━━━━━ TEXT SECTION ━━━━━
# Should I buy External DVD Optical drive/Writer or Internal DVD Optical Drive/Writer?



## ajayritik (Jan 22, 2015)

My existing Asus DVD ROM Back pin has broken and hence I need to get a new DVD ROM. Since I have multiple HDD's I thought it's better to get an external DVD ROM so that I can get rid of the hassle of disconnecting the HDD's everytime.

Can someone suggest a good brand. 
If there are issues with external DVD ROM vs Internal then I will opt for Internal.
But ideally would prefer External DVD ROM.

Kindly share your views.


----------



## topgear (Jan 22, 2015)

*Re: Need suggestion on External DVD ROM*

I think external DVD drives are better than external HDDs  Anyway, what you will get now is DVD writer. My preference is Liteon > LG > Lenovo > HP.


----------



## ajayritik (Jan 23, 2015)

*Re: Need suggestion on External DVD ROM*

^^ I know when I bought DVD ROM Drives earlier say maybe 5-6 years back I was always suggested to go for Liteon. 
I remember seeing Samsung ones locally.
Will appreciate if anyone can post links for ones available online.

- - - Updated - - -

Guys anyone?

- - - Updated - - -

Can someone suggest which one to go among these?
*www.flipkart.com/liteon-etau108-external-dvd-drive/p/itmdeh4xk2wgg65a


*www.snapdeal.com/brand/liteon
*www.snapdeal.com/product/liteon-external-dvdrwetau108/635261

*www.amazon.in/Liteon-External-DVD-Writer-eBAU108/dp/B00HZDRS64


----------



## topgear (Jan 24, 2015)
━━━━━
> **TASK DESCRIPTION**
In the DVD drive thread, what brand preference order does topgear give? Rely only on the DVD drive thread for this.
━━━━━ LISTED RECORDS ━━━━━
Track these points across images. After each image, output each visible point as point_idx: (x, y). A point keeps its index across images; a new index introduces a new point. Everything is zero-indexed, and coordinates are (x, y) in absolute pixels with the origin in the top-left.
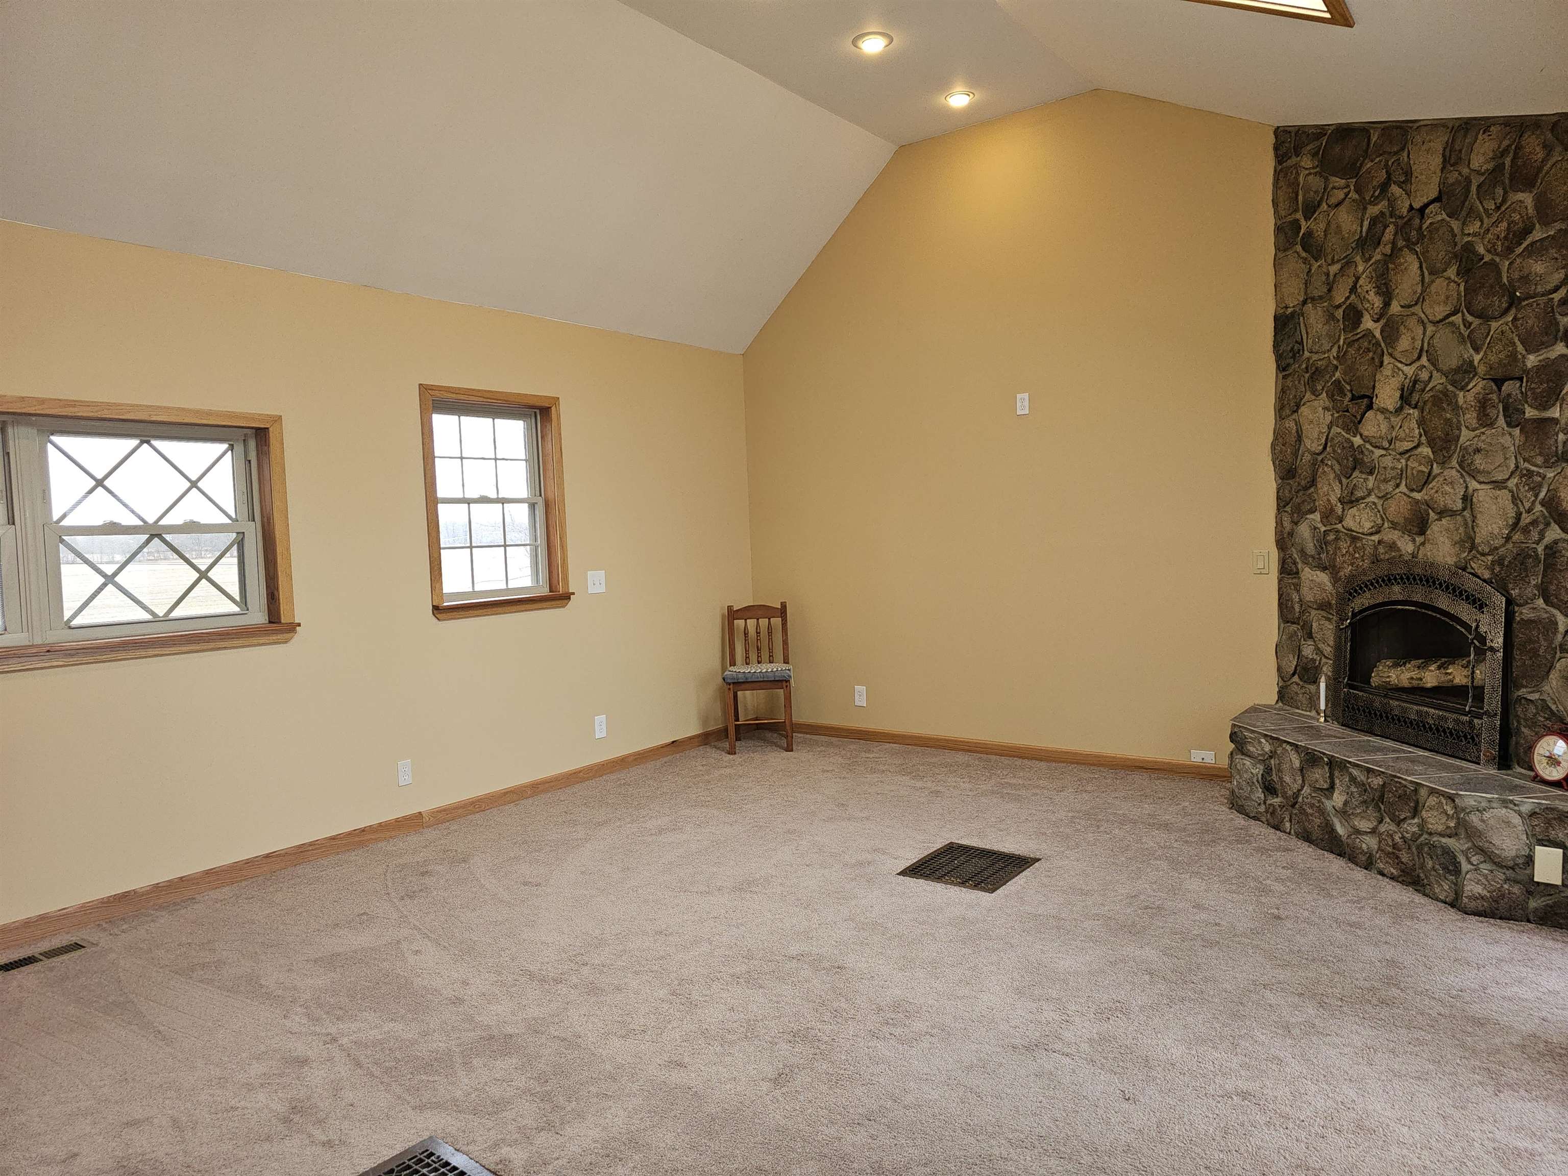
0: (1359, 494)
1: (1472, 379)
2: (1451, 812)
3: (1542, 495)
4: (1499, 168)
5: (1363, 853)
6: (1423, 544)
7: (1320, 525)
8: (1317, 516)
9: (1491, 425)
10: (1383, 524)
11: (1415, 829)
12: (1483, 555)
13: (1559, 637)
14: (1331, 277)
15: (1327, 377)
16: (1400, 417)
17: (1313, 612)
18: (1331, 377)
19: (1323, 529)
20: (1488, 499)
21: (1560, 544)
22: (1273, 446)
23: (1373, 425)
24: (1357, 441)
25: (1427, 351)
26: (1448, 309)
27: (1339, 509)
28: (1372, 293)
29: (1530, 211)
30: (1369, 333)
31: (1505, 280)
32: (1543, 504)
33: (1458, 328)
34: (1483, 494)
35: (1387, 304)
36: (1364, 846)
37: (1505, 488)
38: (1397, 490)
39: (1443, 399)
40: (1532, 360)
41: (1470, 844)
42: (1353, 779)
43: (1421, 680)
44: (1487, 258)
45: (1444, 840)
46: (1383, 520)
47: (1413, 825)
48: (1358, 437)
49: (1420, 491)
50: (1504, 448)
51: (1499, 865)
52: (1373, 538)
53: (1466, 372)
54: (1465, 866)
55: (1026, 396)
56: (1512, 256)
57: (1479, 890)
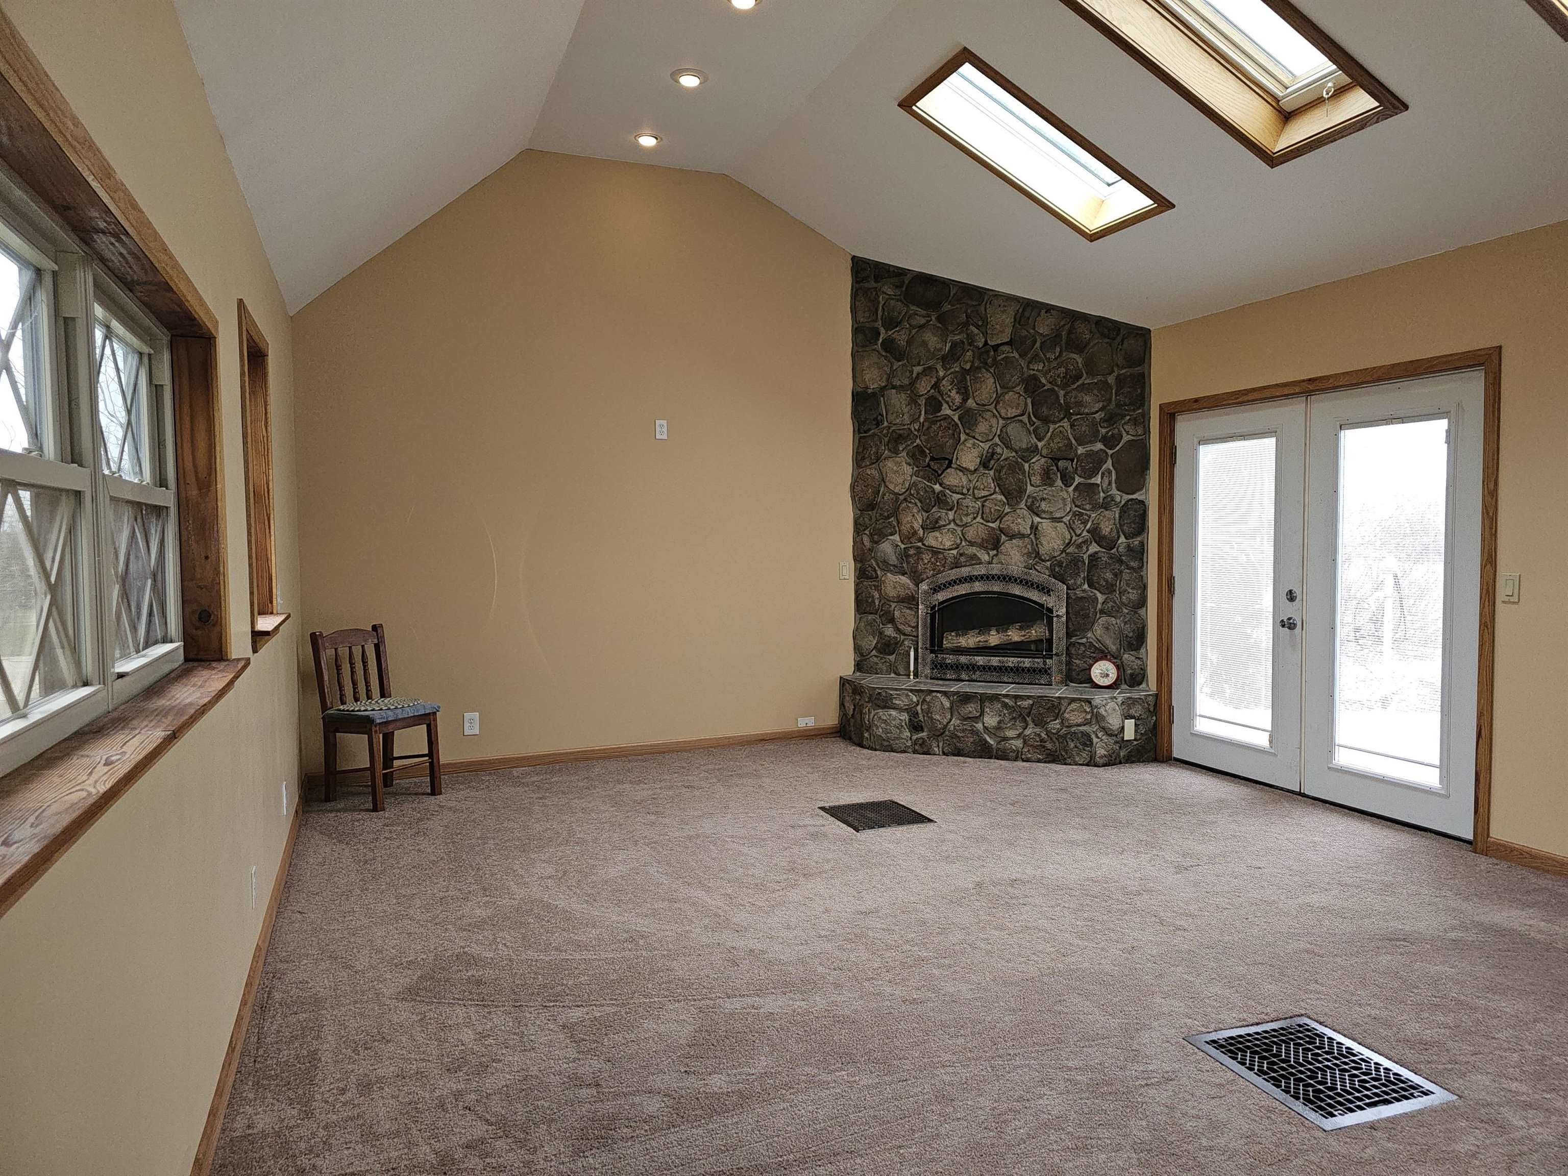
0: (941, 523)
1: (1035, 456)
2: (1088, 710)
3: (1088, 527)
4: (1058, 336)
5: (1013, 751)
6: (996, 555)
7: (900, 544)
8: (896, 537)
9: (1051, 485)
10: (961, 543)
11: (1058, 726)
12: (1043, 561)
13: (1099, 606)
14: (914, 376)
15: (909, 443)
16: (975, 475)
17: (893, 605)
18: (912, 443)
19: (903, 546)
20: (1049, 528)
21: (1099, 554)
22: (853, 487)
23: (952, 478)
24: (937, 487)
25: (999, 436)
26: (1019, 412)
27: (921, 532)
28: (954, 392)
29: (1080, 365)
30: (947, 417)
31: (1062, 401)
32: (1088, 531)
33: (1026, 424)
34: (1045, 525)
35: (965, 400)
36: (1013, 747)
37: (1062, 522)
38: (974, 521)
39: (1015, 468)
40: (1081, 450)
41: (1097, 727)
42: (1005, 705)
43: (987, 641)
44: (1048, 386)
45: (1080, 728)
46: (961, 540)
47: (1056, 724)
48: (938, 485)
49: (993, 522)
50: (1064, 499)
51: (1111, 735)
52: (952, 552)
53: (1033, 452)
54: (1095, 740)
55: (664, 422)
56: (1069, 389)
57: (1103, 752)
━━━━━
> **EXERCISE RESULT**
Liteon, then LG, then Lenovo, then HP.